Citation : 2025 Latest Caselaw 2898 Gua
Judgement Date : 6 February, 2025

Gauhati High Court

Page No.# 1/ vs Musstt Rahima Begum And 2 Ors on 6 February, 2025

                                                                        Page No.# 1/11

GAHC010210252015




                                                                  2025:GAU-AS:1189

                              THE GAUHATI HIGH COURT
   (HIGH COURT OF ASSAM, NAGALAND, MIZORAM AND ARUNACHAL PRADESH)

                              Case No. : MACApp./51/2015

            SRI BHARGAV CHALIHA
            S/O SRI PURNA CHALIHA, R/O VILL. BAKORI DOLONI, P.S. GAHPUR, DIST.
            SONITPUR, ASSAM.



            VERSUS

            MUSSTT RAHIMA BEGUM and 2 ORS
            W/O LATE MOJIBUR RAHMAN, R/O VILL. NO. 1 GUDAMGHAT, P.O.
            GUDAMGHAT, P.S. RANGAPARA, DIST. SONITPUR, ASSAM.

            2:THE BRANCH MANAGER

             BAJAJ ALLIANZ GENERAL INSURANCE
             GUWAHATI BRANCH
             OPPOSITE BORA SERVICE STATION G.S. ROAD
             ULUBARI
             GUWAHATI 781007
             DIST. KAMRUP M
             ASSAM.

> _Records_:
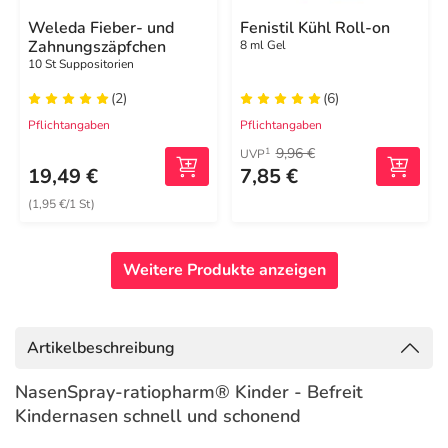
Weleda Fieber- und
Fenistil Kühl Roll-on
Zahnungszäpfchen
8 ml Gel
10 St Suppositorien
(2)
(6)
Pflichtangaben
Pflichtangaben
9,96 €
1
UVP
19,49 €
7,85 €
(1,95 €/1 St)
Weitere Produkte anzeigen
Artikelbeschreibung
NasenSpray-ratiopharm® Kinder - Befreit
Kindernasen schnell und schonend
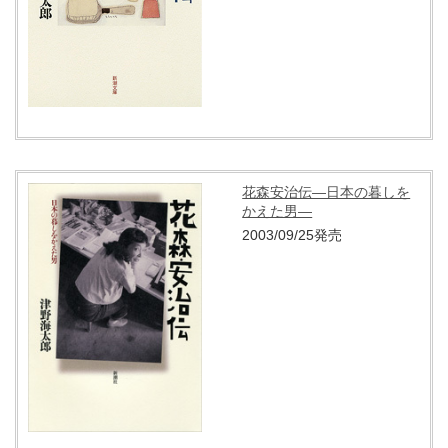
花森安治伝―日本の暮しを
かえた男―
2003/09/25発売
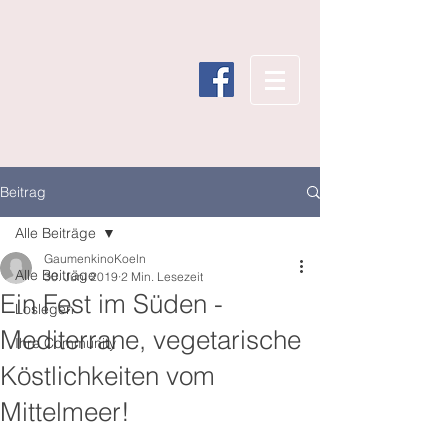
Beitrag
Alle Beiträge
GaumenkinoKoeln
Alle Beiträge
30. Juni 2019
2 Min. Lesezeit
Ein Fest im Süden -
Loslegen
Mediterrane, vegetarische
Ihre Community
Köstlichkeiten vom
Mittelmeer!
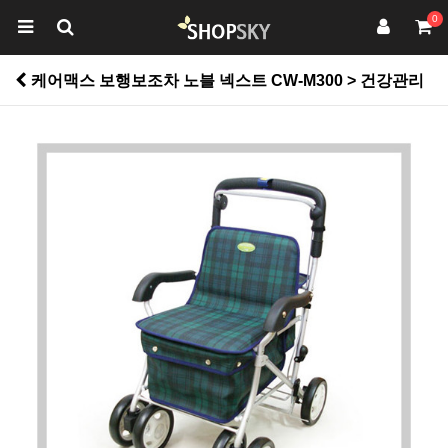
0
케어맥스 보행보조차 노블 넥스트 CW-M300 > 건강관리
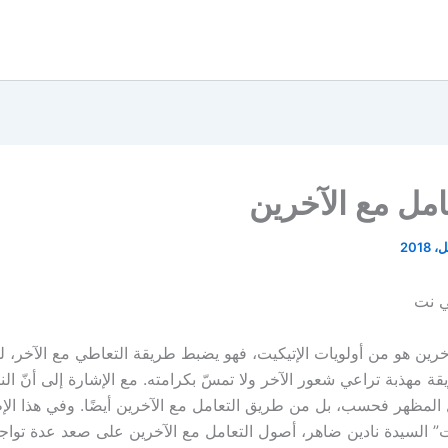
امل مع الآخرين
ي نت
خرين هو من أولويات الإتيكيت، فهو يضبط طريقة التعاطي مع الآخر، للت
قة مهذبة تراعي شعور الآخر ولا تمسّ بكرامته. مع الإشارة إلى أنّ ال
 المظهر فحسب، بل من طريق التعامل مع الآخرين أيضًا. وفي هذا الإ
ت” السيدة نادين ضاهر، أصول التعامل مع الآخرين على صعد عدة تواجه ك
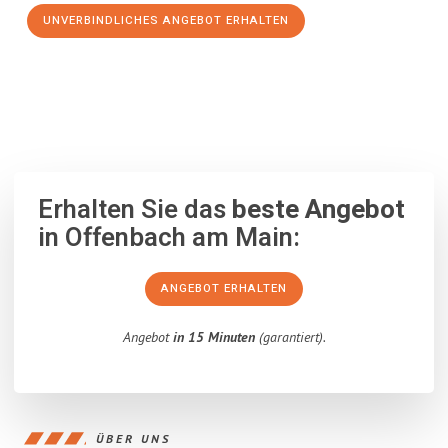
UNVERBINDLICHES ANGEBOT ERHALTEN
100% unverbindlich
– Garantiert eine Antwort
innerhalb von 15
Minuten
.
Erhalten Sie das
beste Angebot
in Offenbach am Main:
ANGEBOT ERHALTEN
Angebot
in 15 Minuten
(garantiert).
ÜBER UNS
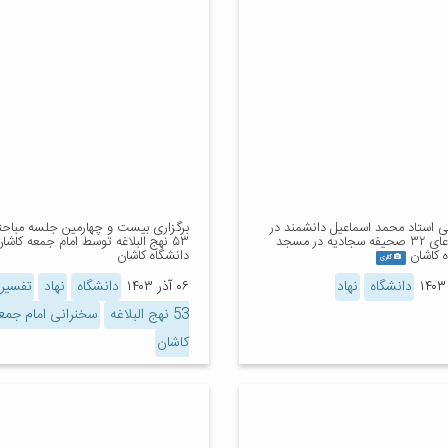
ی استاد محمد اسماعیل دانشمند در
برگزاری بیست و چهارمین جلسه مباحثه
شرح دعای ۳۲ صحیفه سجادیه در مسجد
۵۳ نهج البلاغه توسط امام جمعه کاشان
 کاشان
دانشگاه کاشان
گالری
دانشگاه
نهاد
۰۶ آذر ۱۴۰۳
دانشگاه
نهاد
تفسیر 
53 نهج البلاغه
سخنرانی امام جمع
کاشان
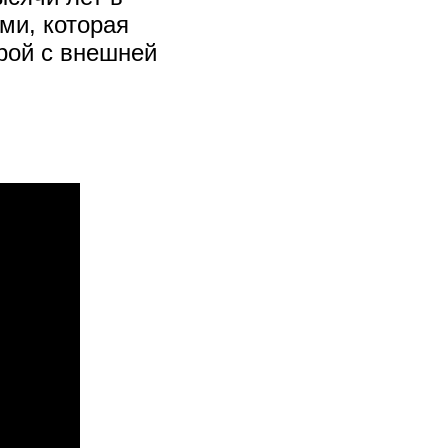
ми, которая
рой с внешней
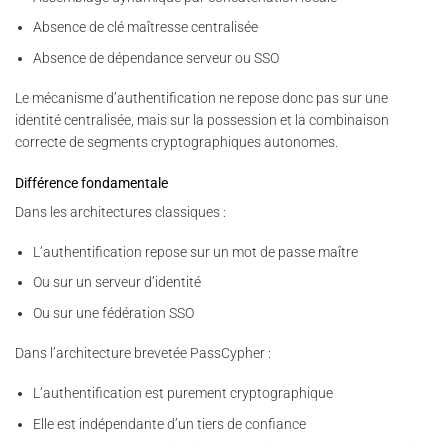
Absence de clé maîtresse centralisée
Absence de dépendance serveur ou SSO
Le mécanisme d’authentification ne repose donc pas sur une
identité centralisée, mais sur la possession et la combinaison
correcte de segments cryptographiques autonomes.
Différence fondamentale
Dans les architectures classiques :
L’authentification repose sur un mot de passe maître
Ou sur un serveur d’identité
Ou sur une fédération SSO
Dans l’architecture brevetée PassCypher :
L’authentification est purement cryptographique
Elle est indépendante d’un tiers de confiance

> _Tasks for this exercise_:
A: In the court case header, starting at "Page No.# 1/ vs" and ending at "AND ARUNACHAL PRADESH)", what does the passage read with "NAGALAND" swapped for "MANIPUR"?
B: What case number does the court case header give?

> _Answers for the exercise_:
A:
Page No.# 1/ vs Musstt Rahima Begum And 2 Ors on 6 February, 2025

                                                                        Page No.# 1/11

GAHC010210252015




                                                                  2025:GAU-AS:1189

                              THE GAUHATI HIGH COURT
   (HIGH COURT OF ASSAM, MANIPUR, MIZORAM AND ARUNACHAL PRADESH)

B: MACApp./51/2015